Leicester Square, as the hub of the theater district, is normally the busiest spot in London. Leicester is also at the confluence of Piccadilly, Covent Garden, and Trafalgar.  One of my favorite ‘after theater’ restaurants is on a corner, near the tube stop.  It’s sizeable, probably thirty tables, serving Italian and Turkish specialties.  Five or six gorgeous Eastern European ladies normally scurry around, efficiently delivering trays piled high with plates of pizza, spaghetti, and Doner Kababs.

Yesterday, the place was totally empty.  One waitress stood, leaning against a wall, showing extreme interest in her fingernails.



Tube stations at Leicester and Covent Garden, and Piccadilly are normally the scenes of bustling hordes.  Yesterday, they were nearly empty.  And, I’d been trying to do what the Prime Minister asked and avoid crowds.  Turned out, avoiding crowds meant taking the tubes.  Five people were on my car on the Piccadilly Line.

And was the famous Hyde Park empty as well?  I’m sure your rapidly boiling curiosity is uncontainable.  The answer is a polite yes and no.
In the vastness of the green, heavily treed open space, there were a few mothers pushing trams, and some people walking dogs and others like me, asking themselves, “What the hell am I doing here?”

Kids and their mom feed the swans at Round Pond in Hyde Park

In truth, it was a part of my get-the-hell-out-of-my-hotel-room regimen, including walking and thinking and deciding whether to do some idle shopping, or go back to the room and read a book.

Still, London is London, one of the most fabulous cities in the world, with cross cultures and cultural possibilities unimaginable in most other cities.  I found a French grocery store and purchased some French sea salt, but being a bit perplexed by the varieties available and desperate to put my French lessons on naked display, I held up two boxes of salt and asked the clerk, “Voulez-vous me dire, les deux sont la même chose?”

“Yes,” he replied in English, “They’re both salt.”

I bought both.

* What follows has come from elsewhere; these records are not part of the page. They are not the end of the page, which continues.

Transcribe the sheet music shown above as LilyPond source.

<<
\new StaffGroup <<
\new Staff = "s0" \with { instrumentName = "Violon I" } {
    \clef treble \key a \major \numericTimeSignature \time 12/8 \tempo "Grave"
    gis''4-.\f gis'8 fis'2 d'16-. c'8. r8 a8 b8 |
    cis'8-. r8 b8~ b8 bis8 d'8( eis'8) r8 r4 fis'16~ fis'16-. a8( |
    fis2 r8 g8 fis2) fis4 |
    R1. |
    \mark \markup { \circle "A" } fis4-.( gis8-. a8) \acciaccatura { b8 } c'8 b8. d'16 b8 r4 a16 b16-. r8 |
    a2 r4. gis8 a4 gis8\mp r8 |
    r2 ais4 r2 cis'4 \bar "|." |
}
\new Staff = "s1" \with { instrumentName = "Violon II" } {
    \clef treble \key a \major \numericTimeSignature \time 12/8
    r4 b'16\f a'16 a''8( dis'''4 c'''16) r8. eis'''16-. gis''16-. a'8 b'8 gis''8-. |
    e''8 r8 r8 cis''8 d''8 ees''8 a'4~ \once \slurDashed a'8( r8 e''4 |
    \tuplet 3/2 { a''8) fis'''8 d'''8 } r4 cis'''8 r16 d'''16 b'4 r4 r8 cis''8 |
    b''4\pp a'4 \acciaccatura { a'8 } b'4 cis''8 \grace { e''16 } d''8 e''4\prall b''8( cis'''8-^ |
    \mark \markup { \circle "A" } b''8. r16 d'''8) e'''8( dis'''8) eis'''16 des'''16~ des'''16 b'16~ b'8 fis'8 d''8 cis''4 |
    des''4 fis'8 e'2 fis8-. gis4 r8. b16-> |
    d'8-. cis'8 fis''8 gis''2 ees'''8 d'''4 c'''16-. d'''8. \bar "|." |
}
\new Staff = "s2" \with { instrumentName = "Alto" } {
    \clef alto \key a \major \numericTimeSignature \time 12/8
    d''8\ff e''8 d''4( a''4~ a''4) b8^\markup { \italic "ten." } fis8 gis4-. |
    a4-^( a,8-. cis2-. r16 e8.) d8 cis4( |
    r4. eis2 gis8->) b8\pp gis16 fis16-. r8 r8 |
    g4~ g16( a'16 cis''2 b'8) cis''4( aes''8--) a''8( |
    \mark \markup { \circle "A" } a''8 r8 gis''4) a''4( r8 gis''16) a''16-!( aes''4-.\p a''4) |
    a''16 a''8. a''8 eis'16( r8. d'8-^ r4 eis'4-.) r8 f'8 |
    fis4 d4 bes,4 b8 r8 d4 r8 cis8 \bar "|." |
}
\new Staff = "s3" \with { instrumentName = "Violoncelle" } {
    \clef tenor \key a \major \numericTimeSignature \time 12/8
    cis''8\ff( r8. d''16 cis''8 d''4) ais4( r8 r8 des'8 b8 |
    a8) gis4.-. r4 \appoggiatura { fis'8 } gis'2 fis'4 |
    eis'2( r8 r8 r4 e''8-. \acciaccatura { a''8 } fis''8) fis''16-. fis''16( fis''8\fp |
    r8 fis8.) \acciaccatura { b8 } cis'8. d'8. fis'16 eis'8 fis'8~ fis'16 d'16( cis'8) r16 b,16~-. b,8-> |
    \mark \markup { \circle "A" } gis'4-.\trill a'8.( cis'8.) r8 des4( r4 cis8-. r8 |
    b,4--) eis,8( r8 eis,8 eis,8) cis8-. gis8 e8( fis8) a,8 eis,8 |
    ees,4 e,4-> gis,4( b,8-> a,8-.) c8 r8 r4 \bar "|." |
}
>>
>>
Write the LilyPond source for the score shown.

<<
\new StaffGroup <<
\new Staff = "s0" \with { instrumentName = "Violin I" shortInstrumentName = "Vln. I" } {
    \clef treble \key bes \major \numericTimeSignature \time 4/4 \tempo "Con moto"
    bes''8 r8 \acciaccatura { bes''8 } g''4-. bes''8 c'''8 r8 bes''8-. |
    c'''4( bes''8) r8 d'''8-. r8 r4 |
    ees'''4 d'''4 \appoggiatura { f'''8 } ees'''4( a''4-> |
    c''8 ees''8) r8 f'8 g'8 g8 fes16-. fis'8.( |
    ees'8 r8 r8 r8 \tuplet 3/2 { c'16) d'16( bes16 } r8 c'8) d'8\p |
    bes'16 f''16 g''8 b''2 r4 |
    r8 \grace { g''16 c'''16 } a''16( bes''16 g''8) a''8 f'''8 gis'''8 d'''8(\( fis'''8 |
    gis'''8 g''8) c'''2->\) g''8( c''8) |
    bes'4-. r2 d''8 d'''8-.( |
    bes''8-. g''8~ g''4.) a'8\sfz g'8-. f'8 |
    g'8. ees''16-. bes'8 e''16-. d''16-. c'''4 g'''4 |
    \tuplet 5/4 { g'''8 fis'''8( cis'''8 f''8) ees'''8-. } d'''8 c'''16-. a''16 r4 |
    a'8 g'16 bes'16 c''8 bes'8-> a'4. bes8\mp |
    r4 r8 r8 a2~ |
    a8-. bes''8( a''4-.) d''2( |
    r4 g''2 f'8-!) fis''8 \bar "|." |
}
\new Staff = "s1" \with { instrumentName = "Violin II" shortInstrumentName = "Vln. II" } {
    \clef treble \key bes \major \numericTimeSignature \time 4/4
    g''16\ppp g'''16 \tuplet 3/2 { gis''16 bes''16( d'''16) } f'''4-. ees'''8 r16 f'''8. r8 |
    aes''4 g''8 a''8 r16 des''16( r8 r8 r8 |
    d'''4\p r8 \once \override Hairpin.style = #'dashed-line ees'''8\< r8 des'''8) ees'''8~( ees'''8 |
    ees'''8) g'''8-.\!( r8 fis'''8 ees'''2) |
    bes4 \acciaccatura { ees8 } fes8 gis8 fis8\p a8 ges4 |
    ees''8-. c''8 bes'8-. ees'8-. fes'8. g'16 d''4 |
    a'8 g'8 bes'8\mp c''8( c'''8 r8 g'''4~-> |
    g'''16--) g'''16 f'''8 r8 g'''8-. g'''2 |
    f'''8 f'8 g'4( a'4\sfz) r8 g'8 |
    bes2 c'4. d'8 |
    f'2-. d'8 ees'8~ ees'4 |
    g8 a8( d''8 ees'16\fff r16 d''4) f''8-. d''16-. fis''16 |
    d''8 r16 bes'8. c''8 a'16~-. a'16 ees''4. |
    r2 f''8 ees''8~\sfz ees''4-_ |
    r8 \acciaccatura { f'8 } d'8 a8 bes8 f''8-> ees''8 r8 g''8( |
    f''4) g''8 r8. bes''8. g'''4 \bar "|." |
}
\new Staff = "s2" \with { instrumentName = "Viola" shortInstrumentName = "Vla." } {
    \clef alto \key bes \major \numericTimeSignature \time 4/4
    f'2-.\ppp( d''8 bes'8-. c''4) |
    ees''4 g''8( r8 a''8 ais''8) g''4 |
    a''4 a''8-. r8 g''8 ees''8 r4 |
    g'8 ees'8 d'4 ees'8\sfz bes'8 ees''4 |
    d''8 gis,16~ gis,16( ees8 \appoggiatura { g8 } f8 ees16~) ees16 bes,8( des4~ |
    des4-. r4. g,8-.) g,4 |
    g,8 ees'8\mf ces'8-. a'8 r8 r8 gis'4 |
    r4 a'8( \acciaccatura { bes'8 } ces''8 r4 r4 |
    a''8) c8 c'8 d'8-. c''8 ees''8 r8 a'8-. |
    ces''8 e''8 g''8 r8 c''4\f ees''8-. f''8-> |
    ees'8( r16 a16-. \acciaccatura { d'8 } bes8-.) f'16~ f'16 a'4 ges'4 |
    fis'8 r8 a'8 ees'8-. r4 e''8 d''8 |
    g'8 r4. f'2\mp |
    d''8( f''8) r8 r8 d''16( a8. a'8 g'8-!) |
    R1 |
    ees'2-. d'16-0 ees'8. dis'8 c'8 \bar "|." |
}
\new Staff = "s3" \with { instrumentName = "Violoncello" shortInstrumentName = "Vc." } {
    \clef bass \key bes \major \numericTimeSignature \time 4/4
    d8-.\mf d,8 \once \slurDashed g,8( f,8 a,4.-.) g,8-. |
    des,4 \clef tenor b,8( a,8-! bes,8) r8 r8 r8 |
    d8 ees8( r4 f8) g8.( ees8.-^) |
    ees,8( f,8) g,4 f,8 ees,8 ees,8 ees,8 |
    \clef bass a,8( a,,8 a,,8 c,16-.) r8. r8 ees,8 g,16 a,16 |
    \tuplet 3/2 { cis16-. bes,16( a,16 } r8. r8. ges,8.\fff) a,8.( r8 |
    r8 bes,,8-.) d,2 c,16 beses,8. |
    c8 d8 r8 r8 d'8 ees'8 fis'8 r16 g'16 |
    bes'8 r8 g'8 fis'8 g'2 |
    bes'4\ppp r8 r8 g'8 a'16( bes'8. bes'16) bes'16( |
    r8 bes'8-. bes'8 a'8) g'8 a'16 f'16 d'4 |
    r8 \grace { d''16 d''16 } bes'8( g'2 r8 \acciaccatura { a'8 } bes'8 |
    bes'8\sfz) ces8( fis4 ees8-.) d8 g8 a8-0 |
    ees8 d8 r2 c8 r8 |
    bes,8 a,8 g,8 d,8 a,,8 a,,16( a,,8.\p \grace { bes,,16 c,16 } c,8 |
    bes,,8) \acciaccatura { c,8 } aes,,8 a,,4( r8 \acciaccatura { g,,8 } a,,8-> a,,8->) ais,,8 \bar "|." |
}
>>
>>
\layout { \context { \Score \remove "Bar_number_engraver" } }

My French suffers from severe restrictions, a prominent one being able to find out what I want to know. Anyway, we both had a good laugh….well, one of us did, the native French speaker.



And so I walked on.  Had a pint of London Pride near Trafalgar Square, gandered at the Lamborghini and Ferrari showrooms, and avoided the crowds, only because there weren’t any.

Museum of Natural Science, normally packed!